■ Data entries
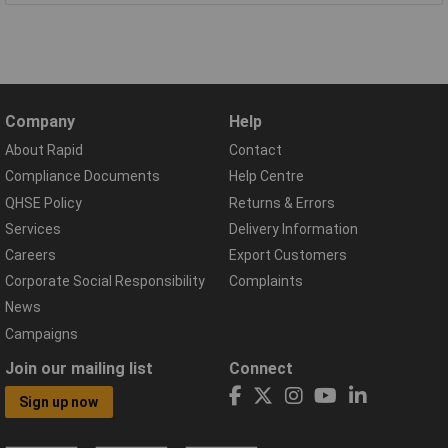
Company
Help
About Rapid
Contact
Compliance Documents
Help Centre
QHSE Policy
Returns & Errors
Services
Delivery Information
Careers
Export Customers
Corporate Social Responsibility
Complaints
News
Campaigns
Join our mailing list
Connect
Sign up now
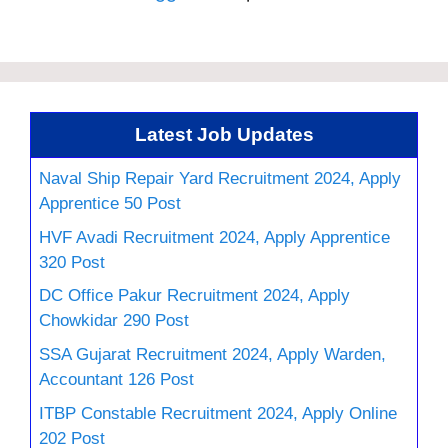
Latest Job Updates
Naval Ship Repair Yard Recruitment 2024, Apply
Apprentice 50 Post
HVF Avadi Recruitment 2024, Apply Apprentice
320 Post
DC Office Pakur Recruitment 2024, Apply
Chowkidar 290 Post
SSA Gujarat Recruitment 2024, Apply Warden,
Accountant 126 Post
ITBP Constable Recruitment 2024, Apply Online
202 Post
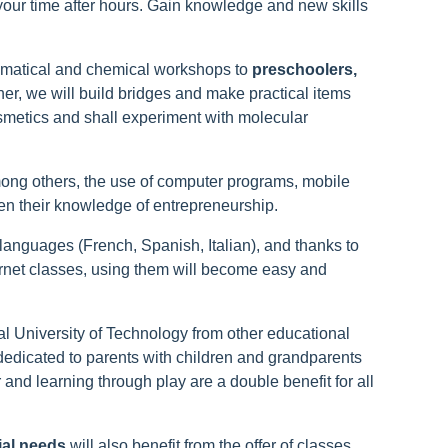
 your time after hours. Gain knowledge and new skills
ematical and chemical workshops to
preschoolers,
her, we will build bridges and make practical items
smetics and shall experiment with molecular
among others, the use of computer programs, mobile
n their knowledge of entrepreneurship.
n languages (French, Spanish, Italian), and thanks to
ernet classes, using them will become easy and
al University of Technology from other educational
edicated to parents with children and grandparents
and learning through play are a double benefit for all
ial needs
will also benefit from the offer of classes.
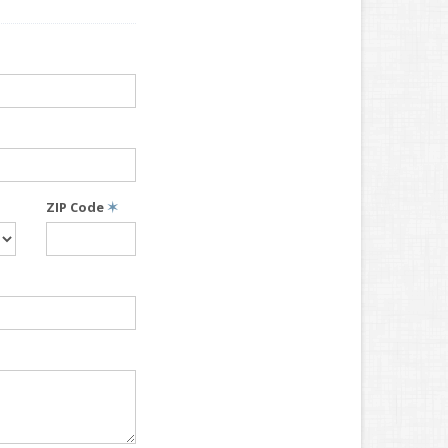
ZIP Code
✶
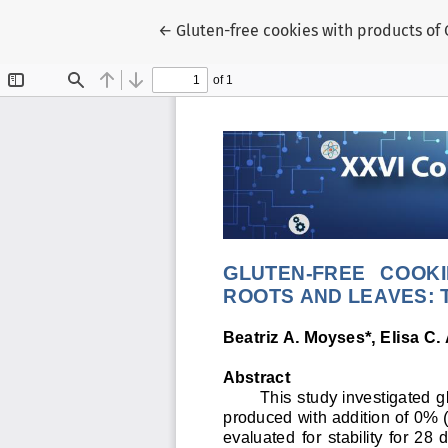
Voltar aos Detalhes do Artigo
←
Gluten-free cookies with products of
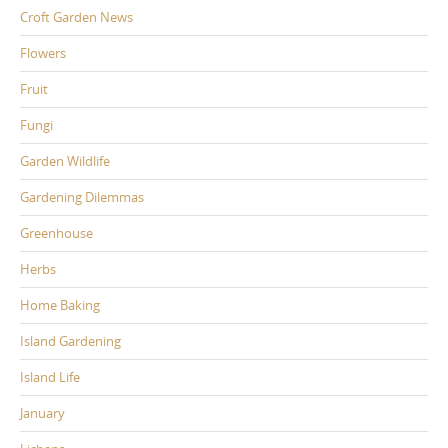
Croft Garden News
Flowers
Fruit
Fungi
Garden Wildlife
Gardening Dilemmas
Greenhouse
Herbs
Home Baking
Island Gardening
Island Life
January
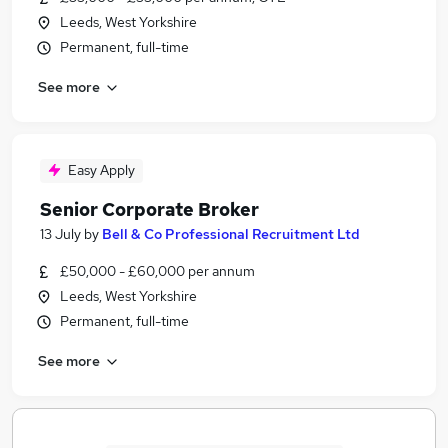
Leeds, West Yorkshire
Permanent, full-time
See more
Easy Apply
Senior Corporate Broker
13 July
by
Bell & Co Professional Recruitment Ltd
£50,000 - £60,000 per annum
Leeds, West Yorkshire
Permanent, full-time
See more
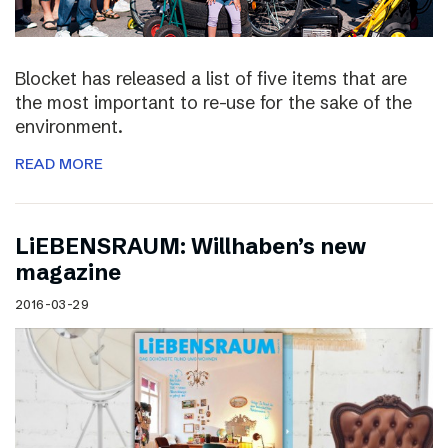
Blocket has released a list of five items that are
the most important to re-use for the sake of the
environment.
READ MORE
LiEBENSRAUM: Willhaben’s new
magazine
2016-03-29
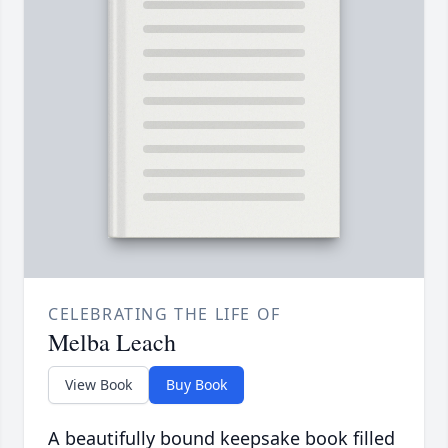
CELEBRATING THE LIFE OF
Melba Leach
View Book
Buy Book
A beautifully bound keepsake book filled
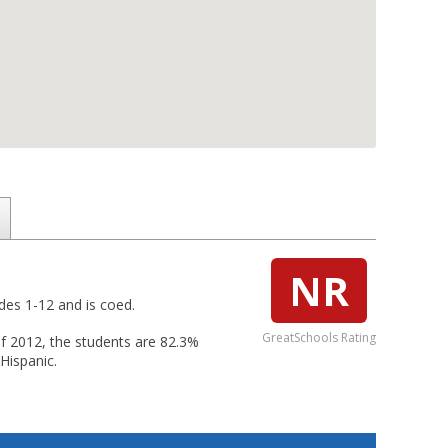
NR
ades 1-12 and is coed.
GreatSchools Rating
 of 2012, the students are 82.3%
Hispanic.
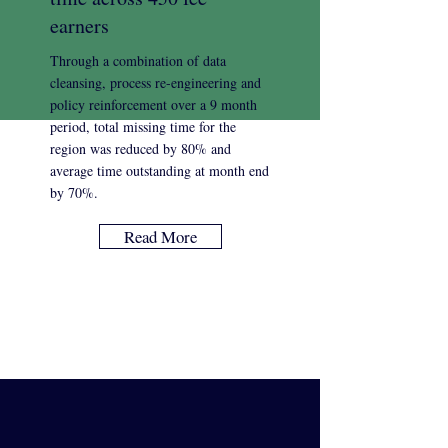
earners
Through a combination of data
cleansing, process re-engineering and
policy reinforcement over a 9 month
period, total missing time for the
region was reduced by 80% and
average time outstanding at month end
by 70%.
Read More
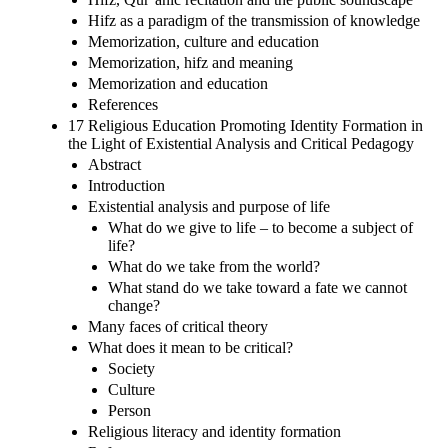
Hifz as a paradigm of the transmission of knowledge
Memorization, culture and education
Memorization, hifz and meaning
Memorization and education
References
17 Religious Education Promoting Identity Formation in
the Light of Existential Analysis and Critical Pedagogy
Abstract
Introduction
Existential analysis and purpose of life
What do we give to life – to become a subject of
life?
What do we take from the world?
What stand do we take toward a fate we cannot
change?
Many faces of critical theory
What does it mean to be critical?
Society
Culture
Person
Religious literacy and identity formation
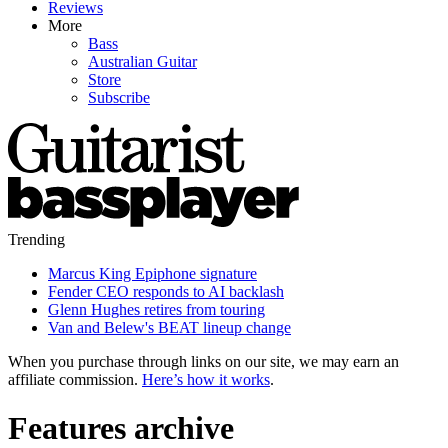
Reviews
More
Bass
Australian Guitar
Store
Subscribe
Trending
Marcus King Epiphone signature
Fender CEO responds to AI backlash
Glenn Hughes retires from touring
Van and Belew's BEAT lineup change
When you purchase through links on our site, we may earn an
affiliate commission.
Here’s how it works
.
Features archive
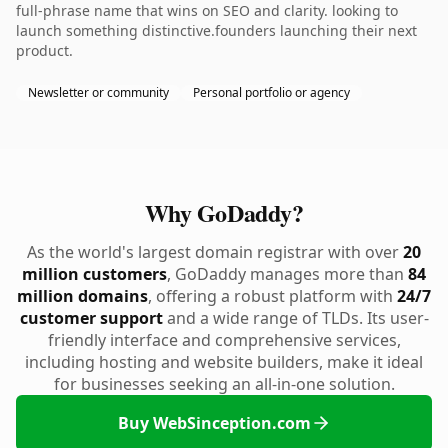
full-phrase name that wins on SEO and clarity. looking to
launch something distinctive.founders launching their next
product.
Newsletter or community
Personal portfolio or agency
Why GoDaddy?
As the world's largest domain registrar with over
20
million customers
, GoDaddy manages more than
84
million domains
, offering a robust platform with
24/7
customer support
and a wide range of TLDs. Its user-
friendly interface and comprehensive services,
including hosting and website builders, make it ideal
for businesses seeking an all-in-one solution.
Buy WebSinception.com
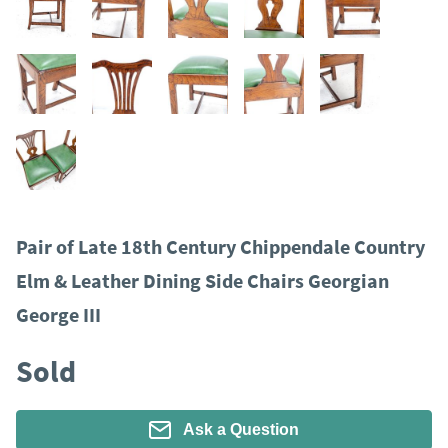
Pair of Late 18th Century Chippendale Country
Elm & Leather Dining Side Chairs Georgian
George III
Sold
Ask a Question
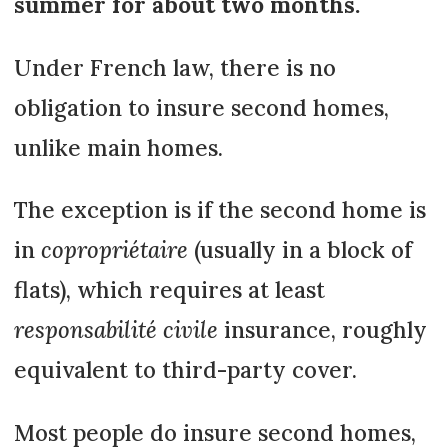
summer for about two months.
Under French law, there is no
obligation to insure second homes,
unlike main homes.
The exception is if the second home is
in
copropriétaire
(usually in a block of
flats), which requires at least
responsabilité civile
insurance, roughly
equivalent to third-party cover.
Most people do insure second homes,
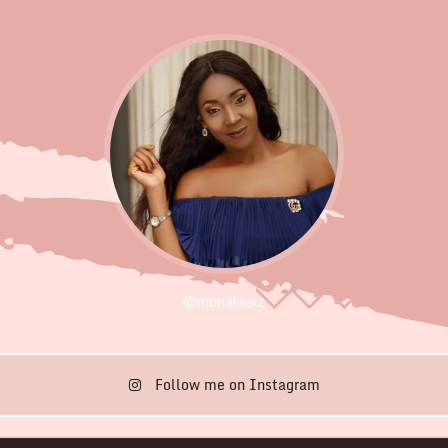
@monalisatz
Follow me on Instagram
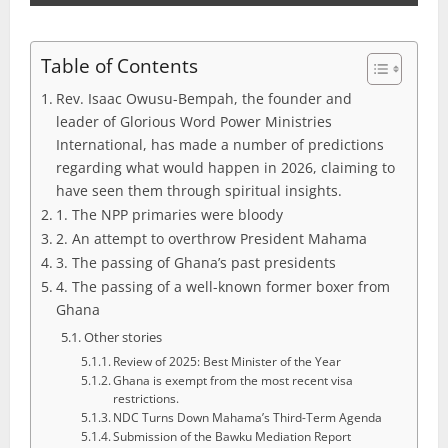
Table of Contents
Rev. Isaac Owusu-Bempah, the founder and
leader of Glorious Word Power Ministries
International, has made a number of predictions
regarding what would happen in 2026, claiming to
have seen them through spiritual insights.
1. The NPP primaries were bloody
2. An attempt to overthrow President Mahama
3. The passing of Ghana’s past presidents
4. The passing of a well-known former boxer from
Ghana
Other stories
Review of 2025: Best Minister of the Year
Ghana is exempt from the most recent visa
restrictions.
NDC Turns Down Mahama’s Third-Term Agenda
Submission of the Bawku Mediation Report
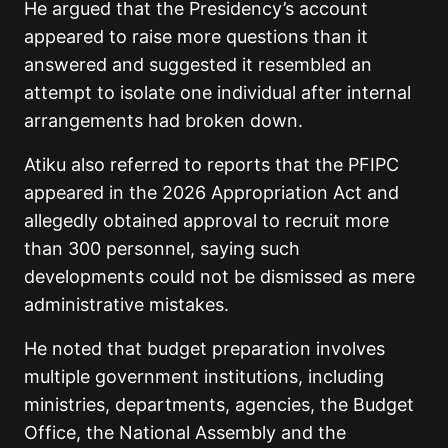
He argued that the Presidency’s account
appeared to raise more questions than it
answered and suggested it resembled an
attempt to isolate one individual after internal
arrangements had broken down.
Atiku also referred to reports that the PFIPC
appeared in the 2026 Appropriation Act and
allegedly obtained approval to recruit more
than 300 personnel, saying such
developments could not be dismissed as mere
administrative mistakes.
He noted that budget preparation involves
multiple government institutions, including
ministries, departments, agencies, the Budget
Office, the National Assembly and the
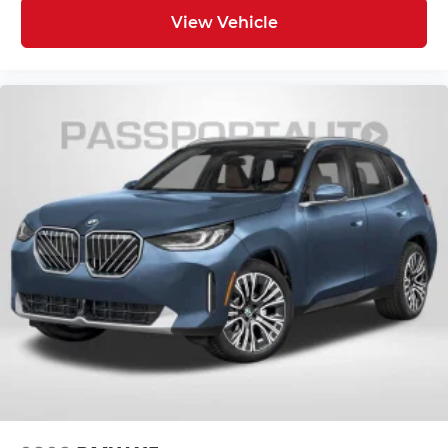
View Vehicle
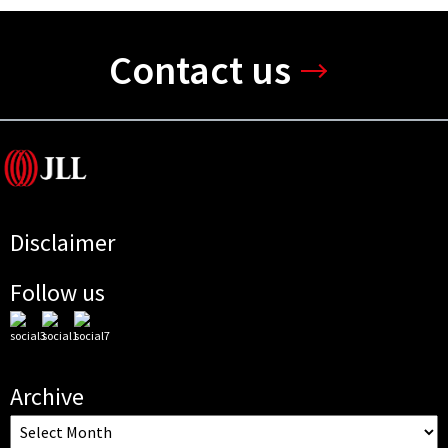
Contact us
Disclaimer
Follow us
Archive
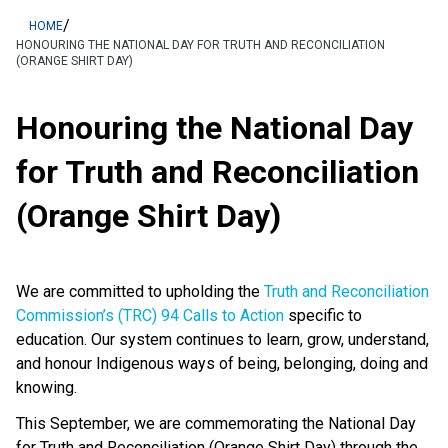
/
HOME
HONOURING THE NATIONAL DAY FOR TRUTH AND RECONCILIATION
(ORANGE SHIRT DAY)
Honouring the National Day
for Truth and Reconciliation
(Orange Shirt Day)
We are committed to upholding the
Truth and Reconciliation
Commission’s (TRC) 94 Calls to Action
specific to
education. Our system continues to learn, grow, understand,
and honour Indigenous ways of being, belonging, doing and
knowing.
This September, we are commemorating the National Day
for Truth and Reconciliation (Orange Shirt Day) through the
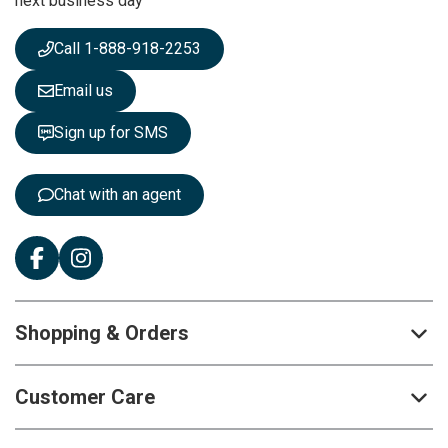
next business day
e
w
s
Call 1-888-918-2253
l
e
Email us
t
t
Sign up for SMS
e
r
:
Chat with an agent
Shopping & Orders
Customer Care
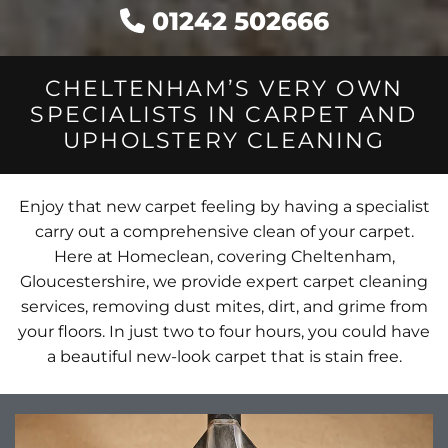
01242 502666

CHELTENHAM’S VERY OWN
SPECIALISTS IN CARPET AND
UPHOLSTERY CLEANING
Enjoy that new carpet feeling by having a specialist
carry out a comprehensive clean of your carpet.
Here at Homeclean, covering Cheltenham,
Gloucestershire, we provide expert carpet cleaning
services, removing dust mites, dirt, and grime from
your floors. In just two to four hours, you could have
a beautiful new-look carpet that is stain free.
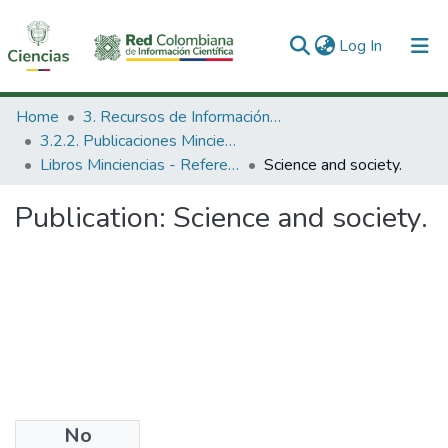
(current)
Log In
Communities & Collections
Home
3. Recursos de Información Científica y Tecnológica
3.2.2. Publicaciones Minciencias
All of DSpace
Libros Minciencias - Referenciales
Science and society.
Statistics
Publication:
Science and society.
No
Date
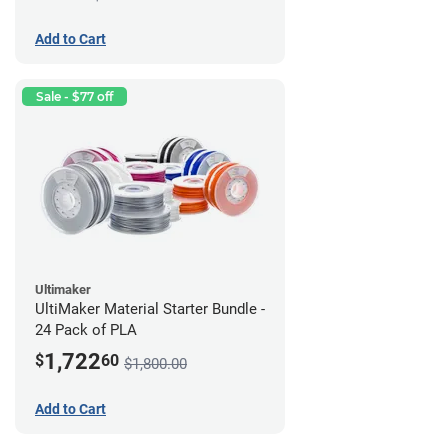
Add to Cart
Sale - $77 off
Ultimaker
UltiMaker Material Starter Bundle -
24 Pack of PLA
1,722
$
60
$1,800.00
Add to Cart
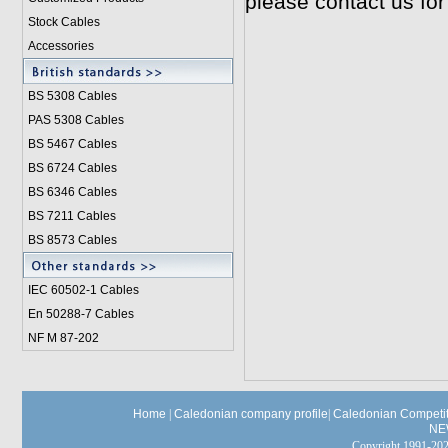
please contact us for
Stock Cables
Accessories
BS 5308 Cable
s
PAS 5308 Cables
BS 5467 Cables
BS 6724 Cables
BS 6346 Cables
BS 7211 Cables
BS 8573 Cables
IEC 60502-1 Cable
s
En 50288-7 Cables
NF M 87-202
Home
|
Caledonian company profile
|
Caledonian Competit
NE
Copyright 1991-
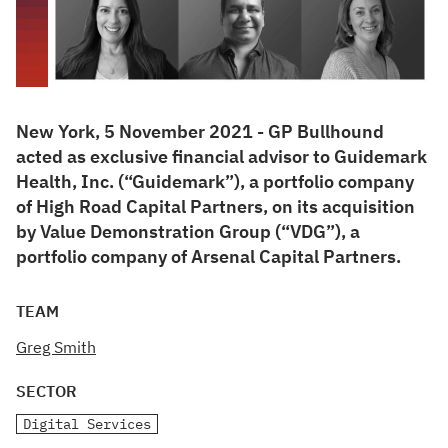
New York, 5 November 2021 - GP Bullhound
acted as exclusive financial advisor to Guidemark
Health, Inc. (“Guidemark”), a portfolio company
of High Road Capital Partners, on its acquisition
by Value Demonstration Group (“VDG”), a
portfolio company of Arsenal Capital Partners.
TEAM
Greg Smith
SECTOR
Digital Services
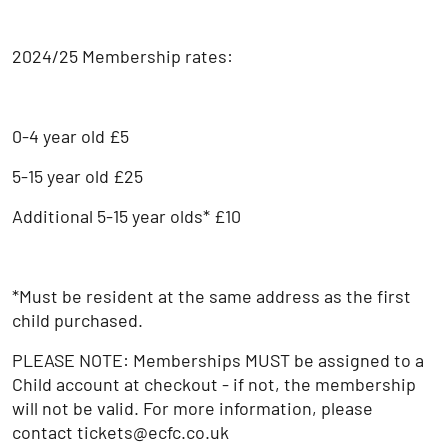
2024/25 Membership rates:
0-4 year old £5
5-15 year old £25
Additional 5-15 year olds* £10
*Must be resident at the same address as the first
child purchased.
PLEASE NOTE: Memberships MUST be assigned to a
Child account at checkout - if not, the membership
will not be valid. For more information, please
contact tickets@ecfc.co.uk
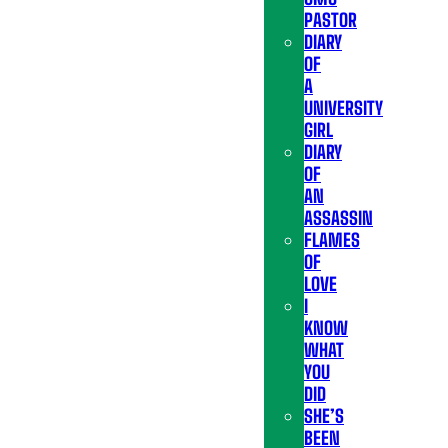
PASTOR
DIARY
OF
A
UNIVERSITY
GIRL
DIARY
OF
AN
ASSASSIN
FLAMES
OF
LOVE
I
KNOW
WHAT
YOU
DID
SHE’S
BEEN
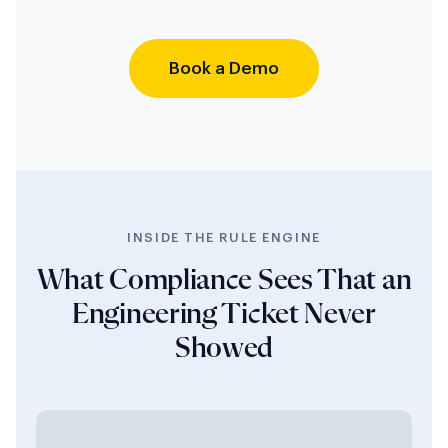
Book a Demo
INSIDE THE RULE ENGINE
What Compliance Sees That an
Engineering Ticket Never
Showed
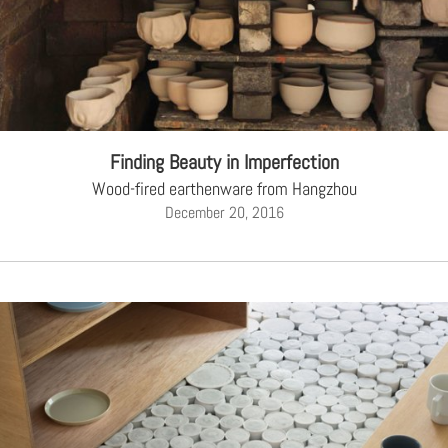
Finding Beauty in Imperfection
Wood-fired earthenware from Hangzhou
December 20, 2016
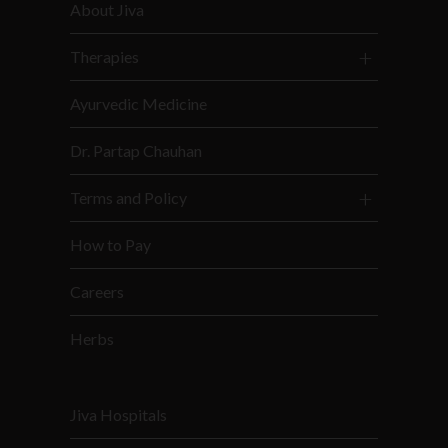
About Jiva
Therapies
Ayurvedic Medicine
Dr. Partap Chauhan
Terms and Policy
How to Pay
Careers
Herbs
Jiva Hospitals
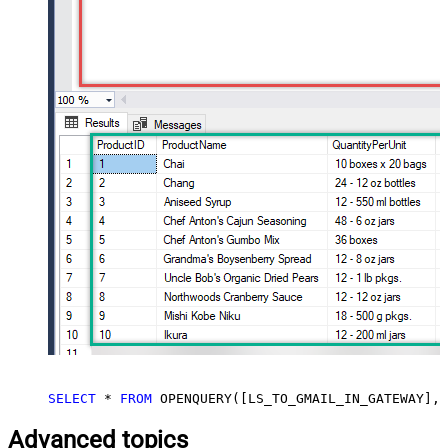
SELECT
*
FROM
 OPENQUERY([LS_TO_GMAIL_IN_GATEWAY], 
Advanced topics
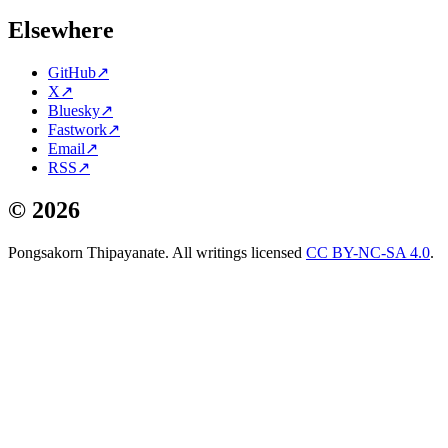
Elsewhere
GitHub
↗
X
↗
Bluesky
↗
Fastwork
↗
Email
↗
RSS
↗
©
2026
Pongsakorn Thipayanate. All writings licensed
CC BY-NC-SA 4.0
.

■ Work instruction
Among the entries above, find the line with "(usually in a block of" and repeat exactly from there through the line with "Review of 2025: Best Minister of the Year", leaving out the pictures.

■ Exercise answer
(usually in a block of
flats), which requires at least
responsabilité civile
insurance, roughly
equivalent to third-party cover.
Most people do insure second homes,
@monalisatz
Follow me on Instagram
Table of Contents
Rev. Isaac Owusu-Bempah, the founder and
leader of Glorious Word Power Ministries
International, has made a number of predictions
regarding what would happen in 2026, claiming to
have seen them through spiritual insights.
1. The NPP primaries were bloody
2. An attempt to overthrow President Mahama
3. The passing of Ghana’s past presidents
4. The passing of a well-known former boxer from
Ghana
Other stories
Review of 2025: Best Minister of the Year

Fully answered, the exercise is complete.